→ Work order
Search the entries below for "about" and copy each matching line.

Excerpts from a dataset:
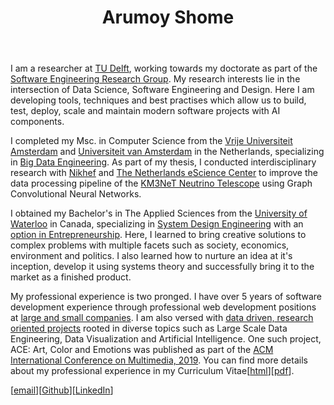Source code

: #+TITLE: Arumoy Shome

I am a researcher at [[https://www.tudelft.nl/en/][TU Delft]], working towards my doctorate as part of
the [[https://se.ewi.tudelft.nl/][Software Engineering Research Group]]. My research interests lie in
the intersection of Data Science, Software Engineering and Design.
Here I am developing tools, techniques and best practises which allow
us to build, test, deploy, scale and maintain modern software projects
with AI components.

I completed my Msc. in Computer Science from the [[https://www.vu.nl/en][Vrije Universiteit
Amsterdam]] and [[https://www.uva.nl/en][Universiteit van Amsterdam]] in the Netherlands,
specializing in [[https://masters.vu.nl/en/programmes/computer-science-big-data-engineering/index.aspx][Big Data Engineering]]. As part of my thesis, I
conducted interdisciplinary research with [[https://www.nikhef.nl/en/][Nikhef]] and [[https://www.esciencecenter.nl/][The Netherlands
eScience Center]] to improve the data processing pipeline of the [[https://www.km3net.org/][KM3NeT
Neutrino Telescope]] using Graph Convolutional Neural Networks.

I obtained my Bachelor's in The Applied Sciences from the [[https://uwaterloo.ca/][University
of Waterloo]] in Canada, specializing in [[https://uwaterloo.ca/systems-design-engineering/about-systems-design-engineering][System Design Engineering]] with
an [[https://uwaterloo.ca/engineering/future-undergraduate-students/programs-and-options/enriching-your-program-options][option in Entrepreneurship]]. Here, I learned to bring creative
solutions to complex problems with multiple facets such as society,
economics, environment and politics. I also learned how to nurture an
idea at it's inception, develop it using systems theory and
successfully bring it to the market as a finished product.

My professional experience is two pronged. I have over 5 years of
software development experience through professional web development
positions at [[https://linkedin.com/in/arumoyshome][large and small companies]]. I am also versed with [[file:projects.org][data
driven, research oriented projects]] rooted in diverse topics such as
Large Scale Data Engineering, Data Visualization and Artificial
Intelligence. One such project, ACE: Art, Color and Emotions was
published as part of the [[https://dl.acm.org/doi/abs/10.1145/3343031.3350588][ACM International Conference on Multimedia,
2019]]. You can find more details about my professional experience in my
Curriculum Vitae[[[file:cv.org][html]]][[[file:assets/pdf/cv-redacted.pdf][pdf]]].

[[[mailto:contact@arumoy.me][email]]][[[https://github.com/arumoy-shome][Github]]][[[https://www.linkedin.com/in/arumoyshome/][LinkedIn]]]
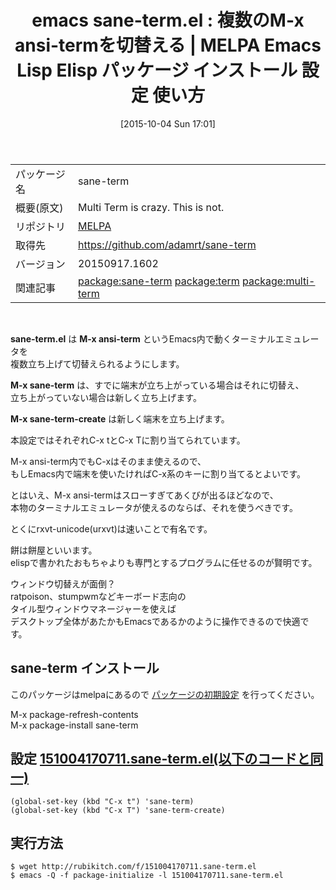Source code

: #+BLOG: rubikitch
#+POSTID: 2050
#+DATE: [2015-10-04 Sun 17:01]
#+PERMALINK: sane-term
#+OPTIONS: toc:nil num:nil todo:nil pri:nil tags:nil ^:nil \n:t -:nil
#+ISPAGE: nil
#+DESCRIPTION:
# (progn (erase-buffer)(find-file-hook--org2blog/wp-mode))
#+BLOG: rubikitch
#+CATEGORY: Emacs
#+EL_PKG_NAME: sane-term
#+EL_TAGS: emacs, %p, %p.el, emacs lisp %p, elisp %p, emacs %f %p, emacs %p 使い方, emacs %p 設定, emacs パッケージ %p, , relate:term, relate:multi-term, terminal-emulator, M-x term, M-x ansi-term, ターミナルエミュレータ, 端末エミュレーター, xterm, mlterm, urxvt, rxvt-unicode, ratpoison, stumpwm, タイル型ウィンドウマネージャー, 端末, tty, rxvt
#+EL_TITLE: Emacs Lisp Elisp パッケージ インストール 設定 使い方 
#+EL_TITLE0: 複数のM-x ansi-termを切替える
#+EL_URL: 
#+begin: org2blog
#+DESCRIPTION: MELPAのEmacs Lispパッケージsane-termの紹介
#+MYTAGS: package:sane-term, emacs 使い方, emacs コマンド, emacs, sane-term, sane-term.el, emacs lisp sane-term, elisp sane-term, emacs melpa sane-term, emacs sane-term 使い方, emacs sane-term 設定, emacs パッケージ sane-term, , relate:term, relate:multi-term, terminal-emulator, M-x term, M-x ansi-term, ターミナルエミュレータ, 端末エミュレーター, xterm, mlterm, urxvt, rxvt-unicode, ratpoison, stumpwm, タイル型ウィンドウマネージャー, 端末, tty, rxvt
#+TAGS: package:sane-term, emacs 使い方, emacs コマンド, emacs, sane-term, sane-term.el, emacs lisp sane-term, elisp sane-term, emacs melpa sane-term, emacs sane-term 使い方, emacs sane-term 設定, emacs パッケージ sane-term, , relate:term, relate:multi-term, terminal-emulator, M-x term, M-x ansi-term, ターミナルエミュレータ, 端末エミュレーター, xterm, mlterm, urxvt, rxvt-unicode, ratpoison, stumpwm, タイル型ウィンドウマネージャー, 端末, tty, rxvt, Emacs, sane-term.el, M-x ansi-term, M-x sane-term, M-x sane-term-create, M-x ansi-term, M-x sane-term, M-x sane-term-create
#+TITLE: emacs sane-term.el : 複数のM-x ansi-termを切替える | MELPA Emacs Lisp Elisp パッケージ インストール 設定 使い方 
#+BEGIN_HTML
<table>
<tr><td>パッケージ名</td><td>sane-term</td></tr>
<tr><td>概要(原文)</td><td>Multi Term is crazy. This is not.</td></tr>
<tr><td>リポジトリ</td><td><a href="http://melpa.org/">MELPA</a></td></tr>
<tr><td>取得先</td><td><a href="https://github.com/adamrt/sane-term">https://github.com/adamrt/sane-term</a></td></tr>
<tr><td>バージョン</td><td>20150917.1602</td></tr>
<tr><td>関連記事</td><td><a href="http://rubikitch.com/tag/package:sane-term/">package:sane-term</a> <a href="http://rubikitch.com/tag/package:term/">package:term</a> <a href="http://rubikitch.com/tag/package:multi-term/">package:multi-term</a></td></tr>
</table>
<br />
#+END_HTML
*sane-term.el* は *M-x ansi-term* というEmacs内で動くターミナルエミュレータを
複数立ち上げて切替えられるようにします。

*M-x sane-term* は、すでに端末が立ち上がっている場合はそれに切替え、
立ち上がっていない場合は新しく立ち上げます。

*M-x sane-term-create* は新しく端末を立ち上げます。

本設定ではそれぞれC-x tとC-x Tに割り当てられています。

M-x ansi-term内でもC-xはそのまま使えるので、
もしEmacs内で端末を使いたければC-x系のキーに割り当てるとよいです。


とはいえ、M-x ansi-termはスローすぎてあくびが出るほどなので、
本物のターミナルエミュレータが使えるのならば、それを使うべきです。

とくにrxvt-unicode(urxvt)は速いことで有名です。

餅は餅屋といいます。
elispで書かれたおもちゃよりも専門とするプログラムに任せるのが賢明です。

ウィンドウ切替えが面倒？
ratpoison、stumpwmなどキーボード志向の
タイル型ウィンドウマネージャーを使えば
デスクトップ全体があたかもEmacsであるかのように操作できるので快適です。

# (progn (forward-line 1)(shell-command "screenshot-time.rb org_template" t))
** sane-term インストール
このパッケージはmelpaにあるので [[http://rubikitch.com/package-initialize][パッケージの初期設定]] を行ってください。

M-x package-refresh-contents
M-x package-install sane-term


#+end:
** 概要                                                             :noexport:
*sane-term.el* は *M-x ansi-term* というEmacs内で動くターミナルエミュレータを
複数立ち上げて切替えられるようにします。

*M-x sane-term* は、すでに端末が立ち上がっている場合はそれに切替え、
立ち上がっていない場合は新しく立ち上げます。

*M-x sane-term-create* は新しく端末を立ち上げます。

本設定ではそれぞれC-x tとC-x Tに割り当てられています。

M-x ansi-term内でもC-xはそのまま使えるので、
もしEmacs内で端末を使いたければC-x系のキーに割り当てるとよいです。


とはいえ、M-x ansi-termはスローすぎてあくびが出るほどなので、
本物のターミナルエミュレータが使えるのならば、それを使うべきです。

とくにrxvt-unicode(urxvt)は速いことで有名です。

餅は餅屋といいます。
elispで書かれたおもちゃよりも専門とするプログラムに任せるのが賢明です。

ウィンドウ切替えが面倒？
ratpoison、stumpwmなどキーボード志向の
タイル型ウィンドウマネージャーを使えば
デスクトップ全体があたかもEmacsであるかのように操作できるので快適です。

# (progn (forward-line 1)(shell-command "screenshot-time.rb org_template" t))

** 設定 [[http://rubikitch.com/f/151004170711.sane-term.el][151004170711.sane-term.el(以下のコードと同一)]]
#+BEGIN: include :file "/r/sync/junk/151004/151004170711.sane-term.el"
#+BEGIN_SRC fundamental
(global-set-key (kbd "C-x t") 'sane-term)
(global-set-key (kbd "C-x T") 'sane-term-create)
#+END_SRC

#+END:

** 実行方法
#+BEGIN_EXAMPLE
$ wget http://rubikitch.com/f/151004170711.sane-term.el
$ emacs -Q -f package-initialize -l 151004170711.sane-term.el
#+END_EXAMPLE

→ Answer box
of Waterloo]] in Canada, specializing in [[https://uwaterloo.ca/systems-design-engineering/about-systems-design-engineering][System Design Engineering]] with
2019]]. You can find more details about my professional experience in my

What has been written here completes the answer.